There are many four-word phrases every mother hates to hear from her thirteen-year-old son. This time, it wasn’t the words, “I’m hosting a sleepover,” or “Not that for dinner!” or even, “I need twenty dollars.” Last weekend, I heard my son yell from the basement, “I LOST MY GLASSES!”
“Great,” I muttered as the peaceful world I embraced just 30 seconds ago now ceased to exist. I set my magazine down on the coffee table and shouted, “WHERE DID YOU HAVE THEM LAST?”
“I don’t know,” he said as he groped his way up the stairs to where I was standing.
“You can’t remember the last time you were wearing your glasses?” I asked in disbelief.
He stared at me blankly. “I can’t remember the last two hours,” he said, actually meaning it.
I sighed and began rounding up the DeCoster Special Forces who had undergone months of intense training in order to handle these types of situations. “Mom,” my daughter whined as she came in from the back yard, “I don’t want to help Josh find his glasses.”
My husband griped as he stomped in from the garage, “This had better be good! I was just changing the oil in the mower.”
“Okay everyone,” I ordered. “We are now hard at work on Operation Find Josh’s Glasses. Split up and each of you should search one area of the house. Josh, take your bedroom and the kitchen. Claire, take the basement and the back yard. Honey, take the living room and dining room. I’ll take the front porch and two bathrooms. Meet back here in 15 minutes and good luck everyone!”
I turned to the dog who stared at me with her tongue hanging out of her mouth, “You! Search the master bedroom!” I commanded. The dog pranced off.

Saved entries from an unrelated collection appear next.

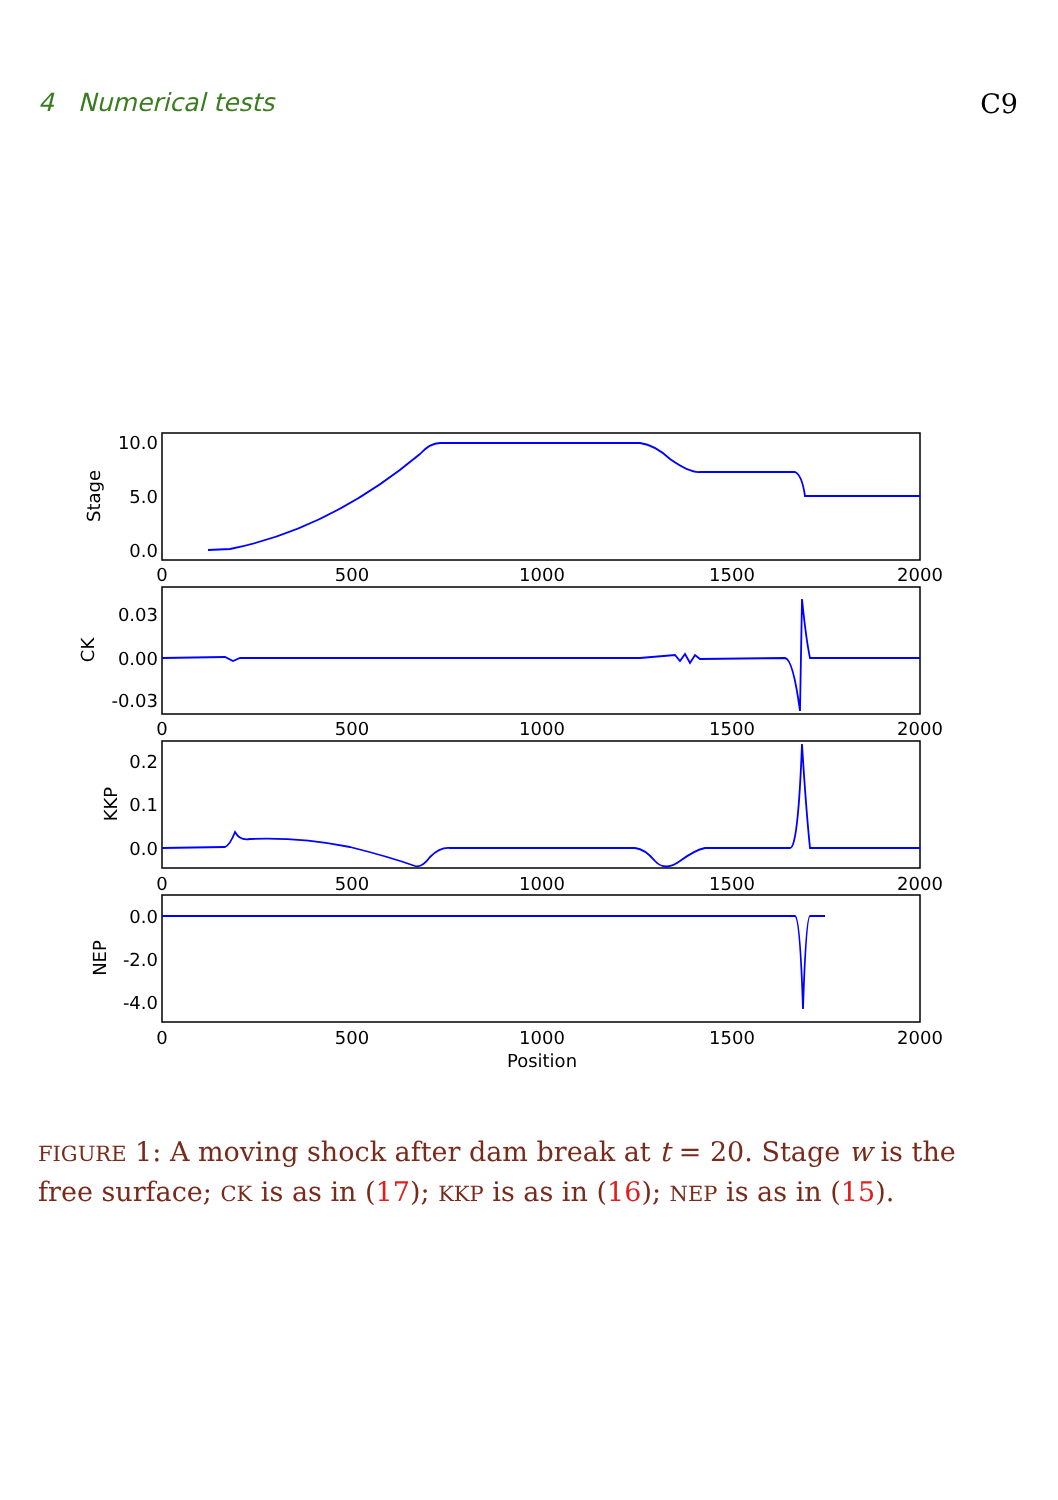4 Numerical tests C9
10.0
5.0
0.0
0.03
0.00
-0.03
0.2
0.1
0.0
0.0
-2.0
-4.0
0
500
1000
1500
2000
0
500
1000
1500
2000
0
500
1000
1500
2000
0
500
1000
1500
2000
Position
Stage
CK
KKP
NEP
FIGURE 1: A moving shock after dam break at t = 20. Stage w is the free surface; CK is as in (17); KKP is as in (16); NEP is as in (15).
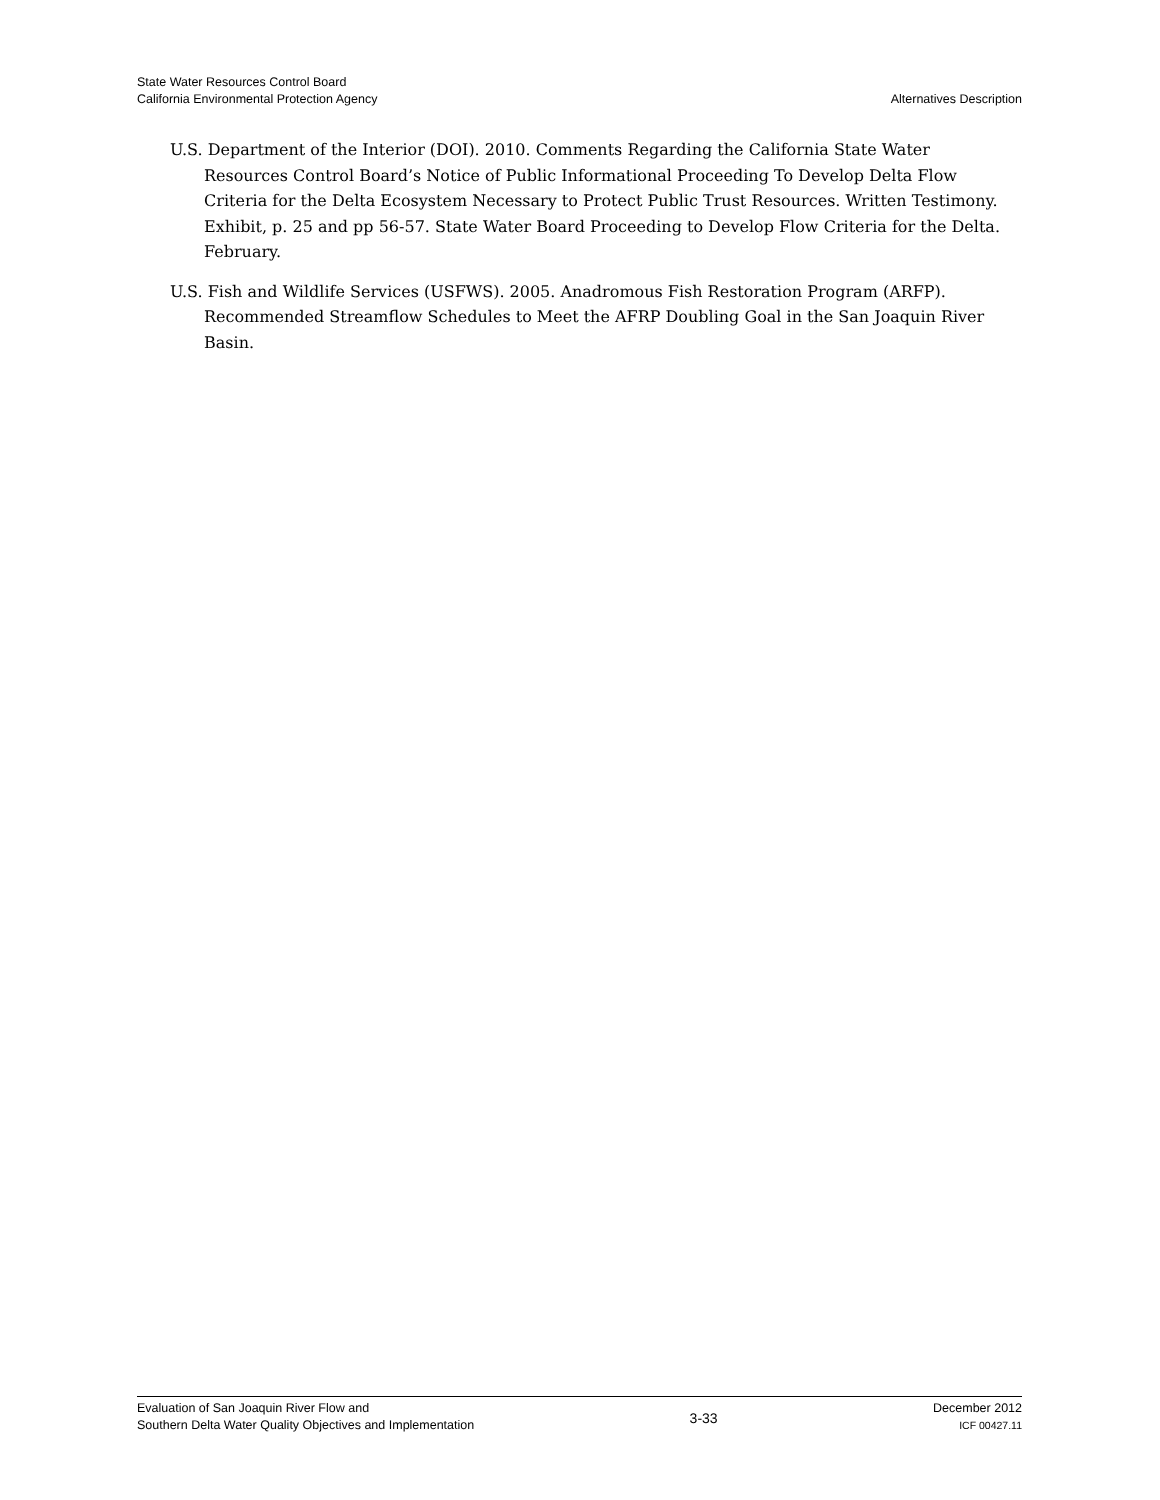State Water Resources Control Board
California Environmental Protection Agency
Alternatives Description
U.S. Department of the Interior (DOI). 2010. Comments Regarding the California State Water Resources Control Board’s Notice of Public Informational Proceeding To Develop Delta Flow Criteria for the Delta Ecosystem Necessary to Protect Public Trust Resources. Written Testimony. Exhibit, p. 25 and pp 56-57. State Water Board Proceeding to Develop Flow Criteria for the Delta. February.
U.S. Fish and Wildlife Services (USFWS). 2005. Anadromous Fish Restoration Program (ARFP). Recommended Streamflow Schedules to Meet the AFRP Doubling Goal in the San Joaquin River Basin.
Evaluation of San Joaquin River Flow and
Southern Delta Water Quality Objectives and Implementation
3-33
December 2012
ICF 00427.11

Fifteen minutes later, we all met in the kitchen. “Any luck?” I asked. Everyone shook their heads. The dog lay on the floor and panted.

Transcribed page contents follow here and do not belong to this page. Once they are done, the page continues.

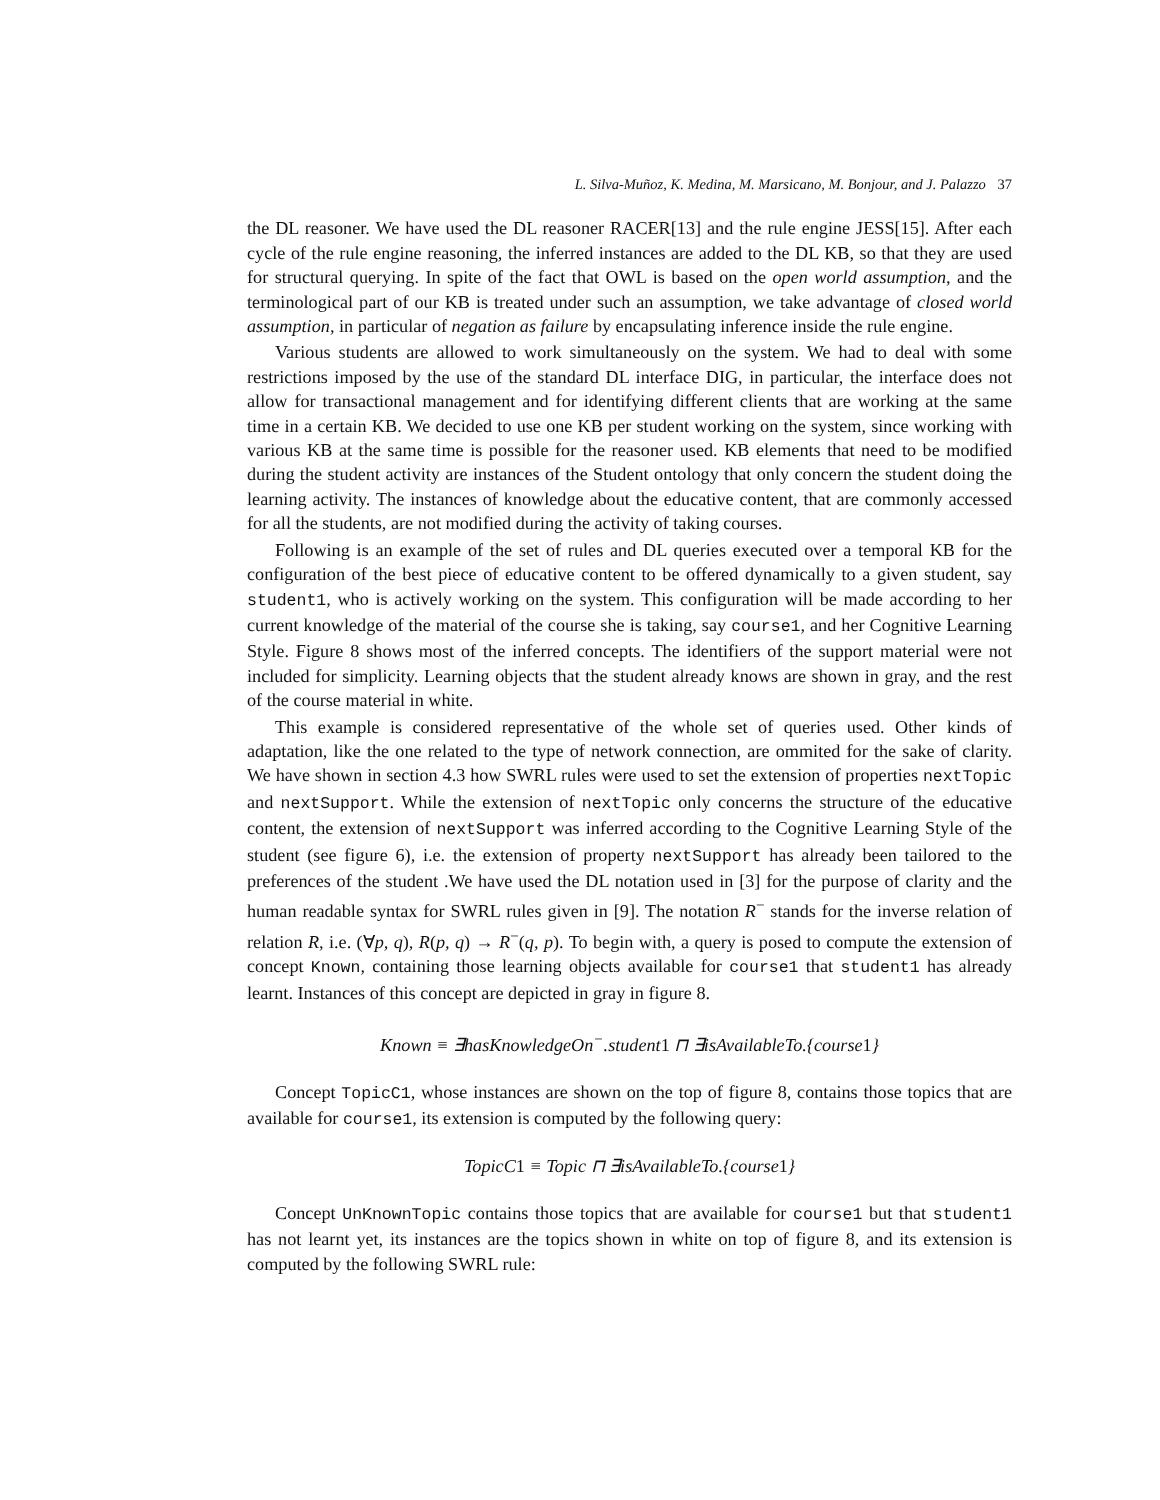L. Silva-Muñoz, K. Medina, M. Marsicano, M. Bonjour, and J. Palazzo 37
the DL reasoner. We have used the DL reasoner RACER[13] and the rule engine JESS[15]. After each cycle of the rule engine reasoning, the inferred instances are added to the DL KB, so that they are used for structural querying. In spite of the fact that OWL is based on the open world assumption, and the terminological part of our KB is treated under such an assumption, we take advantage of closed world assumption, in particular of negation as failure by encapsulating inference inside the rule engine.
Various students are allowed to work simultaneously on the system. We had to deal with some restrictions imposed by the use of the standard DL interface DIG, in particular, the interface does not allow for transactional management and for identifying different clients that are working at the same time in a certain KB. We decided to use one KB per student working on the system, since working with various KB at the same time is possible for the reasoner used. KB elements that need to be modified during the student activity are instances of the Student ontology that only concern the student doing the learning activity. The instances of knowledge about the educative content, that are commonly accessed for all the students, are not modified during the activity of taking courses.
Following is an example of the set of rules and DL queries executed over a temporal KB for the configuration of the best piece of educative content to be offered dynamically to a given student, say student1, who is actively working on the system. This configuration will be made according to her current knowledge of the material of the course she is taking, say course1, and her Cognitive Learning Style. Figure 8 shows most of the inferred concepts. The identifiers of the support material were not included for simplicity. Learning objects that the student already knows are shown in gray, and the rest of the course material in white.
This example is considered representative of the whole set of queries used. Other kinds of adaptation, like the one related to the type of network connection, are ommited for the sake of clarity. We have shown in section 4.3 how SWRL rules were used to set the extension of properties nextTopic and nextSupport. While the extension of nextTopic only concerns the structure of the educative content, the extension of nextSupport was inferred according to the Cognitive Learning Style of the student (see figure 6), i.e. the extension of property nextSupport has already been tailored to the preferences of the student .We have used the DL notation used in [3] for the purpose of clarity and the human readable syntax for SWRL rules given in [9]. The notation R<sup>−</sup> stands for the inverse relation of relation R, i.e. (∀p, q), R(p, q) → R<sup>−</sup>(q, p). To begin with, a query is posed to compute the extension of concept Known, containing those learning objects available for course1 that student1 has already learnt. Instances of this concept are depicted in gray in figure 8.
Known ≡ ∃hasKnowledgeOn<sup>−</sup>.student1 ⊓ ∃isAvailableTo.{course1}
Concept TopicC1, whose instances are shown on the top of figure 8, contains those topics that are available for course1, its extension is computed by the following query:
TopicC1 ≡ Topic ⊓ ∃isAvailableTo.{course1}
Concept UnKnownTopic contains those topics that are available for course1 but that student1 has not learnt yet, its instances are the topics shown in white on top of figure 8, and its extension is computed by the following SWRL rule:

Josh interjected, “I couldn’t really see anything without my glasses, so I’m not sure if they were in my bedroom or the kitchen.”
“Let’s retrace your steps. What were you doing the last time you remember wearing your glasses?” I said.
“Let me guess,” I replied. “You can’t remember anything.”
“Pretty much, Mom. I do remember getting out of bed this morning and after that, things get a little fuzzy.”
I turned to my husband, “Were you this spacey as a teenager?”
He ignored me and commented, “If he left them on the kitchen counter, the dog probably jumped up and got them. She always takes things outside to eat them.”
Ten seconds later, the entire family (not just the dog) was on all fours in the back yard. As my husband and I crawled along together on the grass, I grumbled, “If we can’t find these stupid glasses, that’s like flushing $130.00 down the toilet.”
“I’ll search the dog’s excrement tomorrow,” he said as he felt along the grass with one hand.
“Are we really that desperate?”
“Hey, $130.00 will pay for one tank of gas this summer!” he answered.
Four hours later, we were having our third meeting in the kitchen. “Any luck?” I asked everyone. They wearily shook their heads.
“Let’s all just go to bed,” I said. “Josh, go find your old glasses and you’ll have to wear those to school tomorrow.”
He disappeared in his bedroom and reappeared a few minutes later with a pair of crooked, scratched glasses sitting precariously on his nose. “I can’t see a thing,” he complained.
“Don’t set those down anywhere but the bathroom counter!” I ordered as he headed off to bed.
The next morning, I woke up and headed into the kitchen to feed the dog. I opened the door to the garage and stepped down on the first step.
The DeCoster Special Forces forgot to search the garage.